Eminem’s threshold of intensity
In a somewhat fortuitous and nerdy connection, the first time I heard Eminem’s latest album immediately what came to mind was Deleuze and Guattari’s concept of a plateau. Eminem is the prince of intensity, that is, he sustains intense levels of energy or a plateau that neither collapse nor climax. In the translator’s foreword to A Thousand Plateaus Brian Massumi’s offers a preliminary definition regarding the notion of a plateau:
In Deleuze and Guattari, a plateau is reached when circumstances combine to bring an activity to a pitch of intensity that is not automatically dissipated in a climax. The heightening of energies is sustained long enough to leave a kind of aferimage of its dynamism that can be reactivated or injected into other activities, creating a fabric of intensive states between which any number of connecting routes could exist (p. xiv)
Eminem’s experimental dynamic music subsists at a level that neither swerves beyond all identifiable limits of uncontrolled chaos nor into a register of smothering rhythm. Instead, he maintains a functioning system between the two extremes of a stable, consistent strata and an unstructured flow. Eminem’s music is, therefore, paradoxical: the condition of possibility for his unique lyricism is the fundamental both / and of pure chaos and pure order. To fall to either side of the delicate balance would undermine his success. In their isolation, to use the language of Deleuze and Guattari, unstructured flow would be the ‘cancerous body’, obstructed flow the ‘fascist body’.
Eminem raps at the edge of chaos: his rap is “is both complete, ordered, and incomplete and chaotic” (Jeffrey Bell, Philosophy at the Edge of Chaos, p. 10). In this sense, his songs are ‘chaosmic’: simultaneously excessive and contained.

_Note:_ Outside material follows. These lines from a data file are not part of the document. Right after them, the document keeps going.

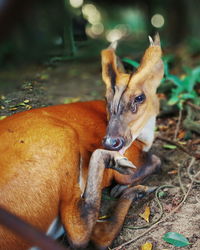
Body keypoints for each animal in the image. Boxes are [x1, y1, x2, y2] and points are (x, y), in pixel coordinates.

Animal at [0, 33, 164, 250]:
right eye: (106, 98)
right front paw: (122, 180)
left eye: (139, 97)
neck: (144, 137)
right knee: (83, 234)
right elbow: (155, 162)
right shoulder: (133, 156)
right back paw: (127, 181)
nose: (110, 141)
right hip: (60, 139)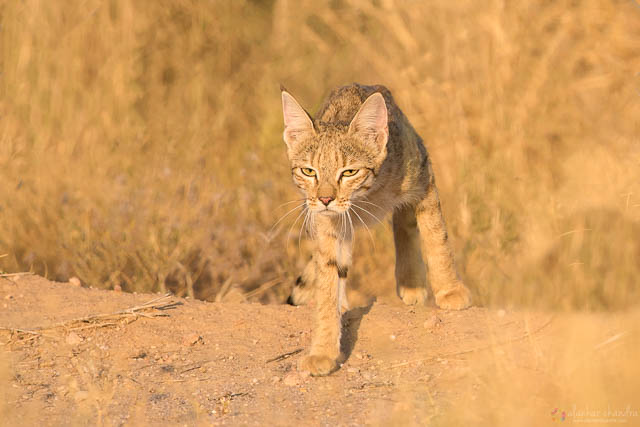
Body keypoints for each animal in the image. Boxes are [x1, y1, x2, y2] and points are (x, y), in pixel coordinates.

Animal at [280, 82, 470, 376]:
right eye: (309, 171)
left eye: (349, 172)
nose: (325, 199)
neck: (365, 197)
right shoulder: (327, 224)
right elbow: (327, 284)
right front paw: (323, 350)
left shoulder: (423, 176)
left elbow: (436, 237)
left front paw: (449, 290)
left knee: (404, 220)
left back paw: (411, 282)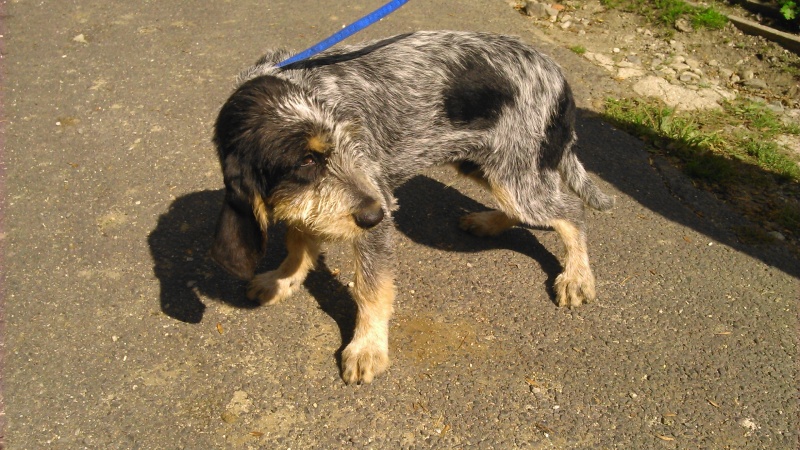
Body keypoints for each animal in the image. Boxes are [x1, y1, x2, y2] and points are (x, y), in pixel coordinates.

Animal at [211, 30, 612, 384]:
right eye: (307, 161)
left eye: (352, 140)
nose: (375, 214)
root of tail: (559, 77)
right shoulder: (304, 200)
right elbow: (297, 241)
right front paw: (284, 278)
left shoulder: (375, 213)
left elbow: (370, 288)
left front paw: (367, 346)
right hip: (484, 164)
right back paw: (487, 222)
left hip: (516, 173)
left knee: (571, 211)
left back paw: (577, 276)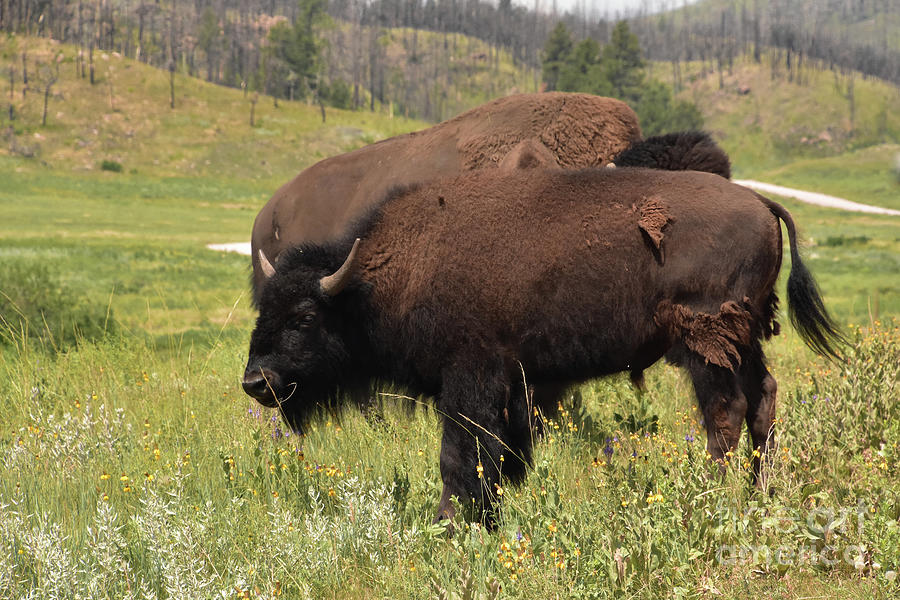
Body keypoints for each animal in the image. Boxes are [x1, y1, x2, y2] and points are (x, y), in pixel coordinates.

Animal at [241, 166, 844, 524]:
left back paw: (711, 498)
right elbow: (505, 455)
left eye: (303, 318)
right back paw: (760, 494)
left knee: (726, 412)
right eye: (262, 311)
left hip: (705, 344)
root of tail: (763, 204)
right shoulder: (515, 383)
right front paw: (494, 512)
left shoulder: (471, 376)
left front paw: (450, 522)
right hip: (744, 340)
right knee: (763, 397)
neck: (372, 282)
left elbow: (461, 453)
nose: (256, 381)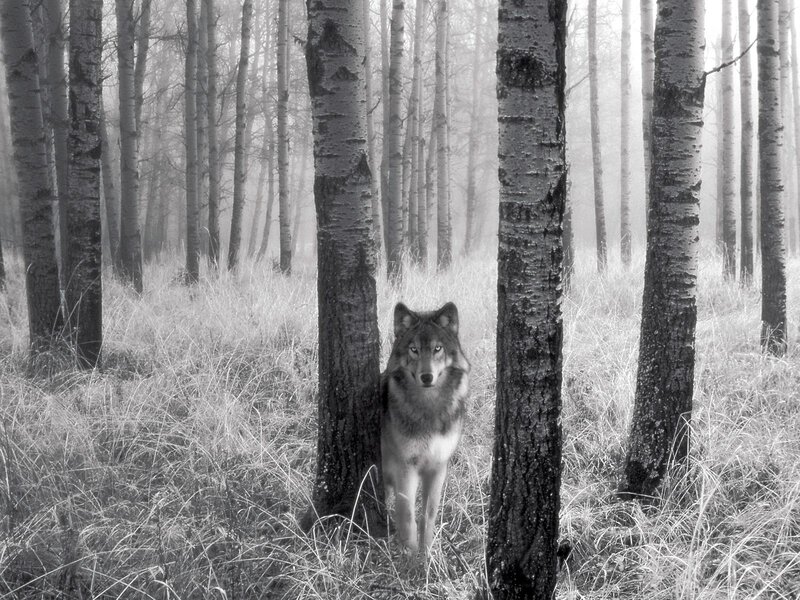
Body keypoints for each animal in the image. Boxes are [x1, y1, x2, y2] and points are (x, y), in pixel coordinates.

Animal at [381, 301, 470, 553]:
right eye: (414, 350)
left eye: (437, 348)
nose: (427, 376)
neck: (429, 408)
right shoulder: (406, 468)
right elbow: (408, 517)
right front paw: (410, 558)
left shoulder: (438, 466)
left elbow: (428, 516)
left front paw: (427, 554)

As Bell says, in another context, chaos and cosmos must be kept in precarious equilibrium: “Neither chaos nor cosmos should be realized to the exclusion of the other. A functioning system would collapse under either of the two possibilities – pure chaos would destroy just as readily as pure cosmos, for to function a system needs order and predictability (cosmos), but to be able to adapt to novel, unforeseen situations a system needs to experiment with untried, uncommon methods (chaos). Both chaos and cosmos are necessary…” (p. 36).

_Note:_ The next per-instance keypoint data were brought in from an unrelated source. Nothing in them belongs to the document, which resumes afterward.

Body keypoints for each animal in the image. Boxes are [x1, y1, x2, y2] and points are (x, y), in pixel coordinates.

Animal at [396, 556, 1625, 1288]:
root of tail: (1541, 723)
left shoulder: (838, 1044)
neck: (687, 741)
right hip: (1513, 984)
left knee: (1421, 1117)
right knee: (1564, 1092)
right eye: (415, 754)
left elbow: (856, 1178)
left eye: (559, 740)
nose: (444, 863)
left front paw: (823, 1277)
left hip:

For Deleuze and Guattari, this non-actualized undifferentiated force always subsists virtually within all dynamic systems but is not identifiable as such. Instead, it is only every accessible as filtered, sustained and contained in a given actualized stable state. Moreover, “stable, identifiable states and systems presuppose, as a condition of possibility, dynamic, virtual systems” (p. 173). That is to say, unrestrained force continues to inhere in an identifiable system as its circulating life-blood even after it has stabilized in a concrete, determinate form. Identifiable systems, therefore, are always at risk of collapsing into chaos if the force becomes unrestrained past its threshold of order. Or, to go to the other extreme, systems are threatened by death when the flows are blocked—the equivalent of bleeding an organism dry. It goes without saying: all living systems are in flux by nature.

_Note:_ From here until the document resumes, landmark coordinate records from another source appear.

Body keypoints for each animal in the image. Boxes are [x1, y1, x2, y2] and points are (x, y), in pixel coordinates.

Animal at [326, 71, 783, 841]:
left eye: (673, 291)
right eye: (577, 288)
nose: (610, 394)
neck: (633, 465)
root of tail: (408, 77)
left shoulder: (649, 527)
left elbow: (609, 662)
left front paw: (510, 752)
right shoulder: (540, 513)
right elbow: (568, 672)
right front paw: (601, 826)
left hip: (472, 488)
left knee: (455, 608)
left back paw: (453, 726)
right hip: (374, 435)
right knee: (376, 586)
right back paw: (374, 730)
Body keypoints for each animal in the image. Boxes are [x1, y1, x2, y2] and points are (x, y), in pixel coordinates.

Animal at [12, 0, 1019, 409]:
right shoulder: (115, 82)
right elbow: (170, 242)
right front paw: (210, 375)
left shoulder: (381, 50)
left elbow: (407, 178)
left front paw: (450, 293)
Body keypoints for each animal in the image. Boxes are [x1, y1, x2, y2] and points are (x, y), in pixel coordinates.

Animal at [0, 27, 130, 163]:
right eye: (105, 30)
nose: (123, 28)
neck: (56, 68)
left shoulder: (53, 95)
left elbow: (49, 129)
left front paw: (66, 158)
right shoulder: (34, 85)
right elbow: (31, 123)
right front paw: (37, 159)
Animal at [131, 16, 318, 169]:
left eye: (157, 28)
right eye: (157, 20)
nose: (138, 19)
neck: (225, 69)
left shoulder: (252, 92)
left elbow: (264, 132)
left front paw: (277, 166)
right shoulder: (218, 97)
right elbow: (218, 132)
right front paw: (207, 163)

Although I believe any song of Eminem’s would have suited for our purposes, Eminem’s rap in ‘No Love’ is explicitly at the threshold of intensity in the same manner that Massumi identifies at work in Deleuze and Guattari’s theory of dynamic systems. If Eminem had pushed the lyrics closer together the unity would seemingly have been lost. Similarly, if they had been spread apart he would likely cease to be interesting or significant (he might as well be ‘dead’). Eminem sings as though he’s about to derail. State otherwise, he’s at the edge of chaos. I’d like to see how far he could ‘deterritorialize’ the flows, that is, how close he could get to the limit of absolute chaos while still maintaining some semblance of structure. Experimental jazz improvisation certainly adopts a similar strategy of chaosmos, I just happen not to have as many examples at-hand.
I actually tried to see what I could do to ‘nomad-ize’ Eminem with Final-Cut Pro, but given my limited knowledge of the program (which is none) my deterritorializing efforts were frustrated. I had attempted to simply cut out the choruses, instrumental fillers and other ‘extraneous’ movements to get to Eminem in his ‘purity’. Although, upon further reflection, I think this approach is fairly crude, viz. it presupposes that everything surrounding Eminem’s lyrics is supplemental, inessential and prosthetic. If I were to try the process again I would have to rethink my strategy. Suggestions are certainly welcome.